Traditional evaluation methods are not keeping pace with rapid developments in mobile health. More flexible methodologies are needed to evaluate mHealth technologies, particularly simple, self-help tools. One approach is to combine a variety of methods and data to build a comprehensive picture of how a technology is used and its impact on users.

Objective

This paper aims to demonstrate how analytical data and user feedback can be triangulated to provide a proportionate and practical approach to the evaluation of a mental well-being smartphone app (In Hand).

Methods

A three-part process was used to collect data: (1) app analytics; (2) an online user survey and (3) interviews with users.

Findings

Analytics showed that >50% of user sessions counted as ‘meaningful engagement’. User survey findings (n=108) revealed that In Hand was perceived to be helpful on several dimensions of mental well-being.
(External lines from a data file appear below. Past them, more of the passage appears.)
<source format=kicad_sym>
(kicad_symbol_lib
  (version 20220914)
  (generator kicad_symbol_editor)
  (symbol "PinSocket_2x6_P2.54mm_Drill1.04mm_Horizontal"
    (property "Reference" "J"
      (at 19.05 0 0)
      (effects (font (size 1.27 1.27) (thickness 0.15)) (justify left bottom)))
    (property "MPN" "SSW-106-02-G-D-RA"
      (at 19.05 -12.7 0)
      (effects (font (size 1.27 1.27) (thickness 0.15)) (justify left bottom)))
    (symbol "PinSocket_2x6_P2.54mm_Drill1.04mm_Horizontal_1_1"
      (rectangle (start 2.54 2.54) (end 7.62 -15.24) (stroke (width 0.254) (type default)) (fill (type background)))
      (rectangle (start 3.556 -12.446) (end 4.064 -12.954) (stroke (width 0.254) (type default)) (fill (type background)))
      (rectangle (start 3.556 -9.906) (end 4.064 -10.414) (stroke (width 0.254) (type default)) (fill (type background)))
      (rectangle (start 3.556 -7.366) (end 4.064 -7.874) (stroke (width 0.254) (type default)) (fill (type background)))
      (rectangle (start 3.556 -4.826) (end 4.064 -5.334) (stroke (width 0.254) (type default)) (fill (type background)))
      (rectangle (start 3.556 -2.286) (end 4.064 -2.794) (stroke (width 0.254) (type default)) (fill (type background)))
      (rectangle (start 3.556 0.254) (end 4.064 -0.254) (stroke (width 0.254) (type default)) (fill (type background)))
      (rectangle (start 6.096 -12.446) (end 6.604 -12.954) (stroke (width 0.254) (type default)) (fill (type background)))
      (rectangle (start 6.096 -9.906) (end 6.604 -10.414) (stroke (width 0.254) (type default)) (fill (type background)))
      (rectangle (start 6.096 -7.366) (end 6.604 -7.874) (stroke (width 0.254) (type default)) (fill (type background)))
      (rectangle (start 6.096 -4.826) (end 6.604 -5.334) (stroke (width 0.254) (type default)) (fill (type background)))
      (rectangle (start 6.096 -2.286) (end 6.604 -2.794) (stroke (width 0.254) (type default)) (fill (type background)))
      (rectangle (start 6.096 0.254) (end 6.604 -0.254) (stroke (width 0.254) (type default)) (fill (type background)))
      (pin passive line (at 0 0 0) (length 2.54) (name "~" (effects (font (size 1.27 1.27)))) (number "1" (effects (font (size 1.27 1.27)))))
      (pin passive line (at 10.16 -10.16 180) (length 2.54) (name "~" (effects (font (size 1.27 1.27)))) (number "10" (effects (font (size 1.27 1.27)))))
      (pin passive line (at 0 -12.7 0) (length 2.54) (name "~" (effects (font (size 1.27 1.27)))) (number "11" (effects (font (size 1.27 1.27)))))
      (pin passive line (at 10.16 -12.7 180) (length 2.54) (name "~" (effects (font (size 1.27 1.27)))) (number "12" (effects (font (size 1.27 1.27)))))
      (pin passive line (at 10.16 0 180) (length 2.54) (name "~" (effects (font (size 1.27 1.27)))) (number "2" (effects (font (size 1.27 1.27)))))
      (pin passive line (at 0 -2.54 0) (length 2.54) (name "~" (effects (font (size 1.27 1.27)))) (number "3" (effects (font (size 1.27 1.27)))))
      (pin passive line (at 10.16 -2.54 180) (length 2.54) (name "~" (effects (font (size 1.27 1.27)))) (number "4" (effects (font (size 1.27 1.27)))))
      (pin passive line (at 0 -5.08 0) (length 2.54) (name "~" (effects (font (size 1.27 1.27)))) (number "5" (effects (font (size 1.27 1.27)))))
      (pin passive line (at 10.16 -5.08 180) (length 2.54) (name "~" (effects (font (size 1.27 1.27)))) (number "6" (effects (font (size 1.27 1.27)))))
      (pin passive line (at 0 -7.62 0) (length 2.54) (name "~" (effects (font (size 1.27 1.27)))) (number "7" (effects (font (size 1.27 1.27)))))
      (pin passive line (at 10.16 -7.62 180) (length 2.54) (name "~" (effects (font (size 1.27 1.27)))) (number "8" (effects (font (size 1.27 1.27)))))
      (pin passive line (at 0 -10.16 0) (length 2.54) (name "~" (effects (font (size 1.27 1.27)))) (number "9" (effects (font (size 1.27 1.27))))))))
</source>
Interviews (n=8) provided insight into how these self-reported positive effects were understood by users.

Conclusions

This evaluation demonstrates how different methods can be combined to complete a real world, naturalistic evaluation of a self-help digital tool and provide insights into how and why an app is used and its impact on users’ well-being.

Clinical implications

This triangulation approach to evaluation provides insight into how well-being apps are used and their perceived impact on users’ mental well-being. This approach is useful for mental healthcare professionals and commissioners who wish to recommend simple digital tools to their patients and evaluate their uptake, use and benefits.